Dylan Cecil’s parents frantically tried to rescue him after he entered the water in Burnham-on-Sea, Somerset, but were unable to reach him and had to be pulled from the water by passers-by.
The youngster had been on the jetty with his parents, Rachel McCollum and Darren Cecil, and his two sisters.
Police said Dylan had wanted to get closer to the sea when he slipped off the edge and went under the water.
The search for Dylan, from Kettering, was formally called off on Monday afternoon.
The Coastguard earlier confirmed that the search for Dylan, who was dressed in a T-shirt and shorts, had become a body recovery operation.
Asked about the chances of recovering the body, he said: “I think now the time has gone by it’s getting quite remote but I’m hopeful that when it comes to low water, there’s a chance we will still be able to find him.”
Speaking at the scene which was cordoned off by police, Superintendent Keith McCoubrey, of Avon and Somerset Police, described the incident as “tragic”.

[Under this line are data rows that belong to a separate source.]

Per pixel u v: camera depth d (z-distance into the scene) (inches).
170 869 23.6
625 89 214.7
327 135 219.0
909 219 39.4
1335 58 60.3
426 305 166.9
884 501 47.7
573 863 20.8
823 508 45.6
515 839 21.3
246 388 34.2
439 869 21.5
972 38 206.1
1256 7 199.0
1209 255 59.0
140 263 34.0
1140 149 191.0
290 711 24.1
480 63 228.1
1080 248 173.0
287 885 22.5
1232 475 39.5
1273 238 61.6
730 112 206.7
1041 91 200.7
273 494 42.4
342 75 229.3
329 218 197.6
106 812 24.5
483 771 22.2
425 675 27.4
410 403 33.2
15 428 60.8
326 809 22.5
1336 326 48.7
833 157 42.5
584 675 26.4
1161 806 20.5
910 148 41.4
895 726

“At about 6 o’clock yesterday evening, a family were visiting the area from Kettering and they were down on the beach playing with their three young children, the oldest of which is Dylan, who is a four-year-old boy,” he said.
“At some point Dylan wanted to go and see the sea, get a bit closer to it, and they went out on the jetty here, and unfortunately Dylan slipped off the edge and went under the water.
“At this time of year the tides here are very fast-flowing and the undercurrents are quite strong; unfortunately Dylan didn’t re-surface.
“Both his mum and dad entered the water immediately to try and recover Dylan, without success.
“The parents were in the water for quite a few minutes and they actually had to be pulled from the water by passers-by.
“At that point a large-scale search and rescue operation was launched, co-ordinated here by my colleagues in the Coastguard.
“We’ve been fully supported by the Coastguard, the RAF search and rescue helicopter and police helicopters and we’ve had numerous boats out in the bay but unfortunately at this time we’ve been unable to recover Dylan.
“There’s not much one can say in such tragic circumstances apart from the fact our hearts and minds and our sympathies are with the family at this time.
“They are clearly traumatised by the events and have asked that their privacy is respected.”
The Coastguard said the spring tides and the current which runs across the jetty could be “quite strong” and can go at up to four or five knots.
The water is also impossible to see through because it is full of mud.
“The conditions on the jetty are that it would have been impossible to see the edge and that may have led to this accident occurring,” Mr Newey said.
“Certainly, at the time, the water on either side of the jetty was quite deep and, combined with the vast current flow, once you’ve fallen into the water it is very difficult to swim back to shore.”